Kutai Kartanegara – Keindahan alam Desa Loa Raya, Kecamatan Tenggarong Seberang, kini menjadi sorotan berkat kehadiran objek wisata Batu Ampar, destinasi bernuansa alam yang mulai dikembangkan sejak 2022. Pemerintah Desa Loa Raya bersama masyarakat setempat terus berupaya menata kawasan ini agar menjadi daya tarik baru bagi wisatawan lokal maupun luar daerah.
Dinas Pariwisata (Dispar) Kutai Kartanegara (Kukar) pun memberikan dukungan penuh terhadap langkah desa dalam menggali potensi wisata berbasis masyarakat. Plt Kepala Dispar Kukar, Arianto, mengatakan bahwa saat ini banyak desa dan kelurahan di Kukar mulai aktif mengembangkan potensi wisata di wilayah masing-masing, salah satunya Loa Raya dengan destinasi Batu Ampar.
“Kami dari Dinas Pariwisata Kukar terus memonitor dan mendampingi potensi-potensi wisata yang ada di desa maupun kelurahan.

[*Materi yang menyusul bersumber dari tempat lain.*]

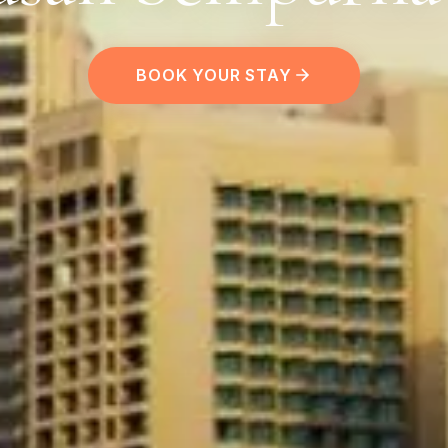
BOOK YOUR STAY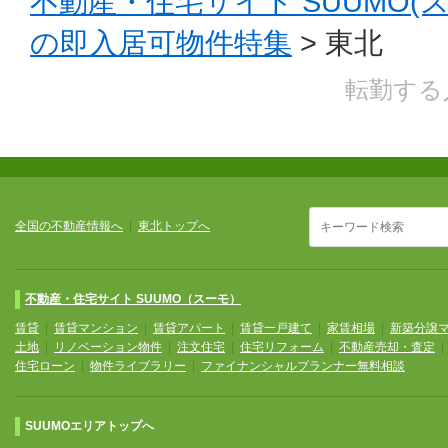
不動産・住宅サイト SUUMO(
の即入居可物件特集
> 東北
転勤する
全国の不動産情報へ
|
東北トップへ
不動産・住宅サイト SUUMO（スーモ）
賃貸
|
賃貸マンション
|
賃貸アパート
|
賃貸一戸建て
|
家賃相場
|
新築分譲
土地
|
リノベーション物件
|
注文住宅
|
住宅リフォーム
|
不動産売却・査定
住宅ローン
|
物件ライブラリー
|
ファイナンシャルプランナー無料相談
SUUMOエリアトップへ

Kita bantu pembentukan Pokdarwis, berikan pelatihan, dan bimbingan agar pengelolaan destinasi bisa berjalan dengan baik,” jelas Arianto.
Ia menegaskan, pengembangan wisata desa tidak hanya memperkaya pilihan destinasi di Kukar, tetapi juga membuka peluang ekonomi baru bagi warga sekitar. “Ketika wisata tumbuh di tingkat desa, otomatis akan berpengaruh pada kesejahteraan masyarakat setempat,” tambahnya.
Sementara itu, Kepala Desa Loa Raya Martin menjelaskan bahwa gagasan membuka kembali kawasan Batu Ampar lahir dari semangat gotong royong masyarakat. Setelah dirinya menjabat pada 2022, para tokoh desa berinisiatif turun langsung membersihkan jalur menuju Batu Ampar hingga akhirnya dibentuk Pokdarwis Sampai Ngelung sebagai pengelola resmi kawasan tersebut.
“Kalau bukan kita yang kelola sekarang, mungkin 40 tahun lagi baru tersentuh. Jadi kami kumpulkan tokoh-tokoh masyarakat, sama-sama naik ke atas dan membersihkan jalur menuju Batu Ampar. Lalu atas saran dari Dinas Pariwisata, kami bentuk Pokdarwis untuk mengelolanya,” ujar Martin.
Ia menambahkan, saat ini pengelolaan difokuskan pada area camping ground di tepi aliran sungai yang dikelilingi panorama hutan. Beberapa fasilitas seperti gazebo juga telah dibangun. Bahkan, pihaknya telah bekerja sama dengan Badan Riset dan Inovasi Daerah (BRIDA) Kukar yang kini tengah melakukan riset potensi wisata di lokasi tersebut.
“BRIDA bersama Dinas Pariwisata membantu melengkapi sarana yang masih kurang. Hasil riset ini nanti akan menjadi dasar bagi kami untuk mengajukan dukungan anggaran ke Dispar Kukar,” ungkap Martin.
Ia berharap, hasil kajian yang tengah berjalan tahun ini dapat memperkuat arah pengembangan Batu Ampar menjadi destinasi unggulan desa. “Mudah-mudahan hasil riset ini bisa jadi acuan agar Batu Ampar tidak hanya jadi tempat rekreasi, tapi juga sumber ekonomi baru bagi warga Loa Raya,” pungkasnya.